C’est ce sentiment de honte, en fin de compte, que Vrangalova espère que son projet pourra aider à aborder. Comme l’a dit l’un des répondants à une enquête envoyée par Vrangalova aux utilisateurs, « Cela m’a aidé à me sentir bien dans ma peau parce que je veux du sexe occasionnel, et à ne pas avoir honte ou penser que ce que je fais est mal ». Le psychologue James Pennebaker a constaté, au cours de plusieurs décennies de travail, que l’écriture sur les expériences émotionnelles peut agir comme une forme efficace de thérapie, d’une manière que parler de ces expériences peut ne pas être. (Je suis moins convaincu qu’il y ait des avantages pour ceux qui utilisent le site comme un moyen de se vanter de leurs propres expériences). « Souvent, il n’y a pas d’exutoire pour cela, à moins de créer son propre blog », fait remarquer Vrangalova. « Je voulais offrir aux gens un espace de partage. »
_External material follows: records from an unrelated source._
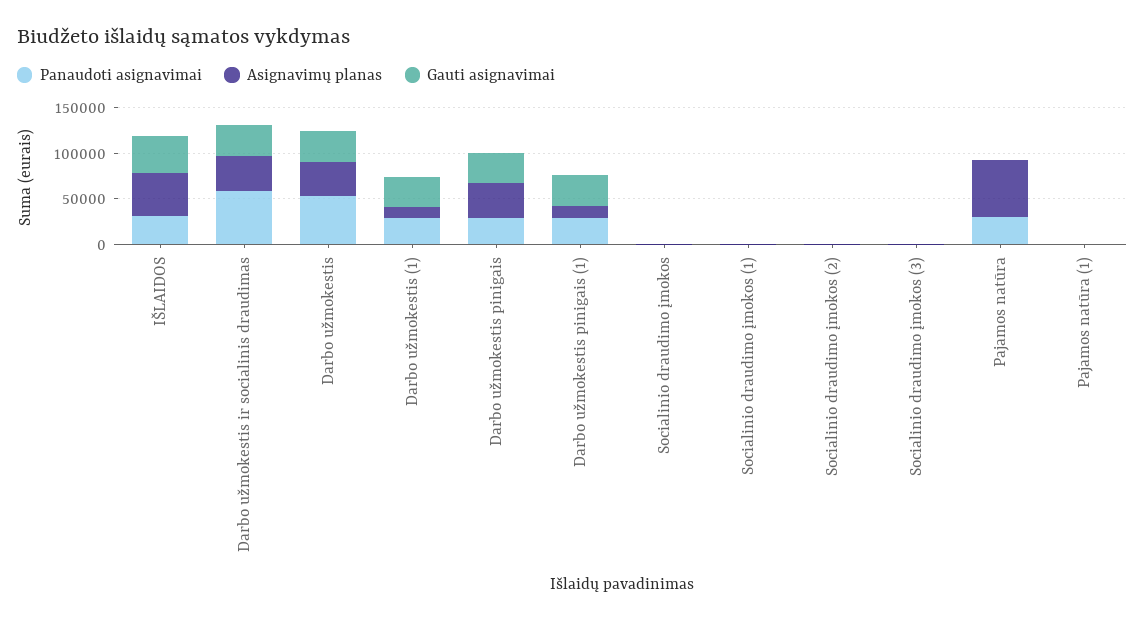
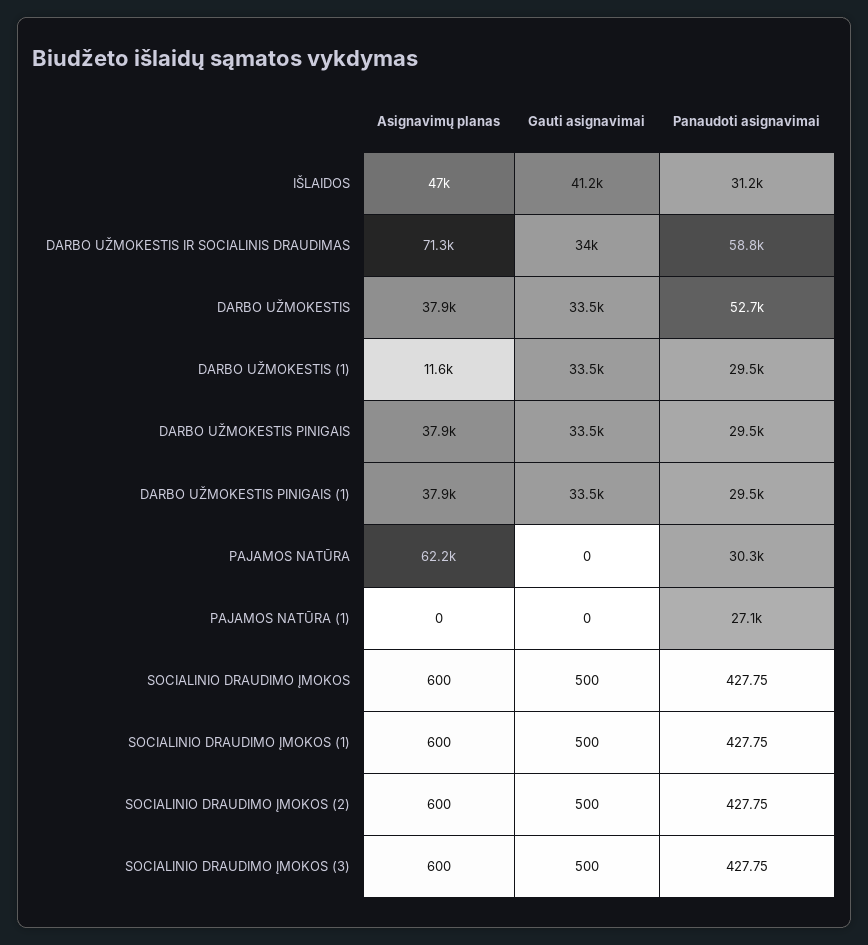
  {
    "Panaudoti asignavimai": {
      "IŠLAIDOS": 31200,
      "Darbo užmokestis ir socialinis draudimas": 58800,
      "Darbo užmokestis": 52700,
      "Darbo užmokestis (1)": 29500,
      "Darbo užmokestis pinigais": 29500,
      "Darbo užmokestis pinigais (1)": 29500,
      "Socialinio draudimo įmokos": 427.75,
      "Socialinio draudimo įmokos (1)": 427.75,
      "Socialinio draudimo įmokos (2)": 427.75,
      "Socialinio draudimo įmokos (3)": 427.75,
      "Pajamos natūra": 30300,
-     "Pajamos natūra (1)": 0
+     "Pajamos natūra (1)": 27100
    },
    "Asignavimų planas": {
      "IŠLAIDOS": 47000,
-     "Darbo užmokestis ir socialinis draudimas": 40000,
+     "Darbo užmokestis ir socialinis draudimas": 71300,
      "Darbo užmokestis": 37900,
      "Darbo užmokestis (1)": 11600,
      "Darbo užmokestis pinigais": 37900,
-     "Darbo užmokestis pinigais (1)": 10000,
+     "Darbo užmokestis pinigais (1)": 37900,
      "Socialinio draudimo įmokos": 600,
      "Socialinio draudimo įmokos (1)": 600,
      "Socialinio draudimo įmokos (2)": 600,
      "Socialinio draudimo įmokos (3)": 600,
      "Pajamos natūra": 62200,
      "Pajamos natūra (1)": 0
    },
    "Gauti asignavimai": {
      "IŠLAIDOS": 41200,
      "Darbo užmokestis ir socialinis draudimas": 34000,
      "Darbo užmokestis": 33500,
      "Darbo užmokestis (1)": 33500,
      "Darbo užmokestis pinigais": 33500,
      "Darbo užmokestis pinigais (1)": 33500,
      "Socialinio draudimo įmokos": 500,
      "Socialinio draudimo įmokos (1)": 500,
      "Socialinio draudimo įmokos (2)": 500,
      "Socialinio draudimo įmokos (3)": 500,
      "Pajamos natūra": 0,
      "Pajamos natūra (1)": 0
    }
  }

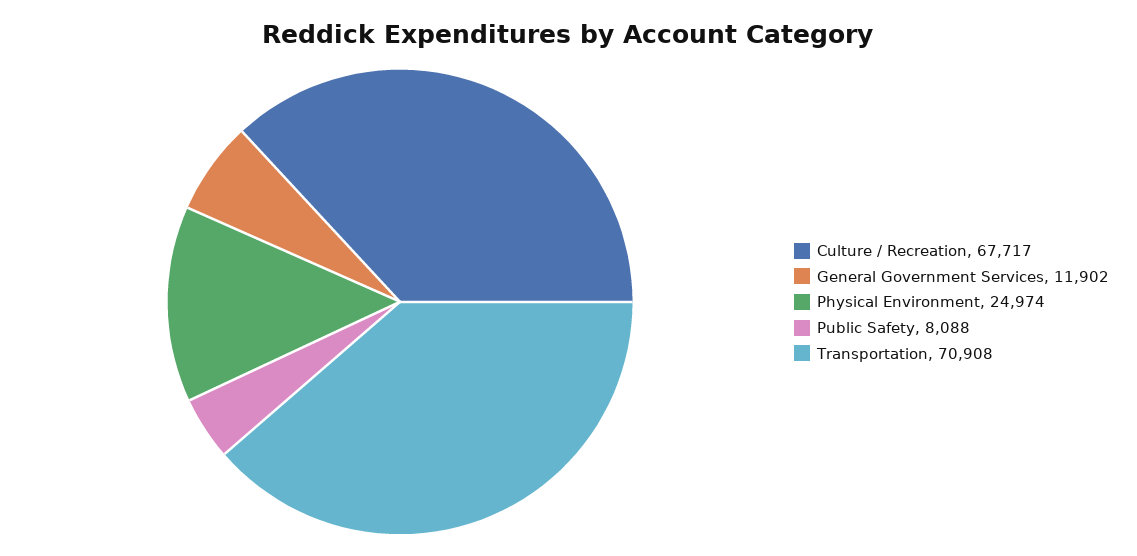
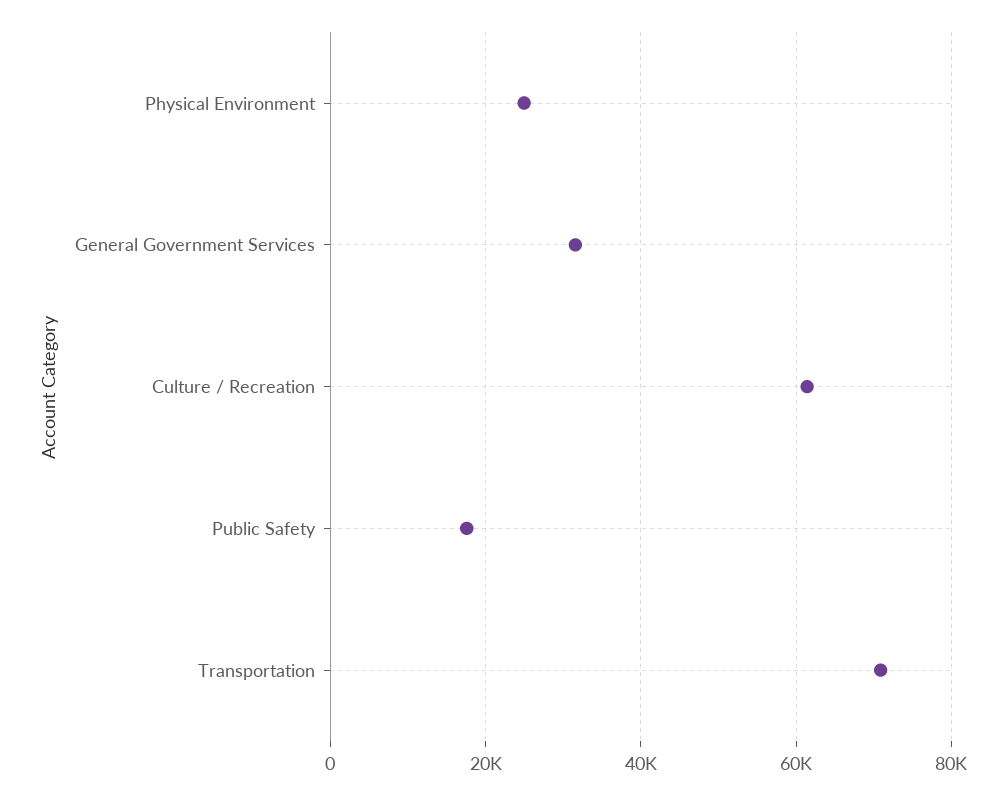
  {
-   "Culture / Recreation": 67717,
+   "Culture / Recreation": 62000,
-   "General Government Services": 11902,
+   "General Government Services": 32000,
    "Physical Environment": 24974,
-   "Public Safety": 8088,
+   "Public Safety": 18000,
    "Transportation": 70908
  }

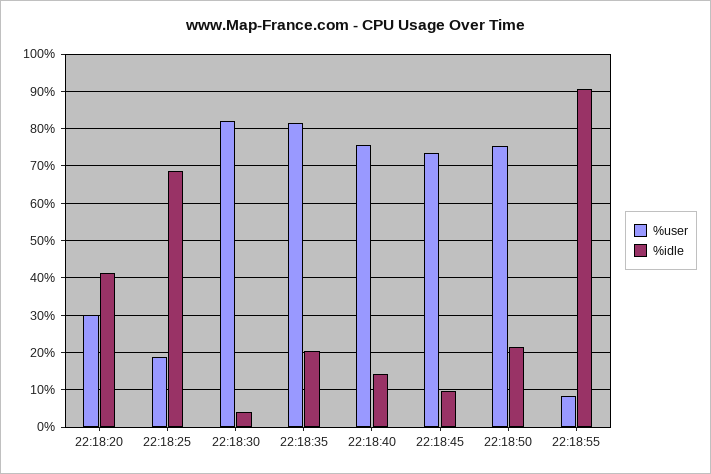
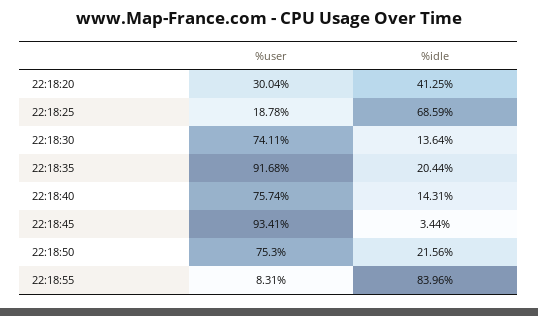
  {
    "%user": {
      "22:18:20": 30.04,
      "22:18:25": 18.78,
-     "22:18:30": 82,
+     "22:18:30": 74.11,
-     "22:18:35": 82,
+     "22:18:35": 91.68,
      "22:18:40": 75.74,
-     "22:18:45": 74,
+     "22:18:45": 93.41,
      "22:18:50": 75.3,
      "22:18:55": 8.31
    },
    "%idle": {
      "22:18:20": 41.25,
      "22:18:25": 68.59,
-     "22:18:30": 4,
+     "22:18:30": 13.64,
      "22:18:35": 20.44,
      "22:18:40": 14.31,
-     "22:18:45": 10,
+     "22:18:45": 3.44,
      "22:18:50": 21.56,
-     "22:18:55": 90
+     "22:18:55": 83.96
    }
  }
Ce pourrait bien être la véritable contribution du Casual Sex Project : ne pas nous dire quelque chose que nous ne savions pas déjà, ou du moins que nous soupçonnions, mais rendre possible de telles conversations intimes et sans jugement. Le sale petit secret du sexe occasionnel aujourd’hui n’est pas que nous le pratiquons, mais que nous ne partageons pas nos expériences de la meilleure façon possible.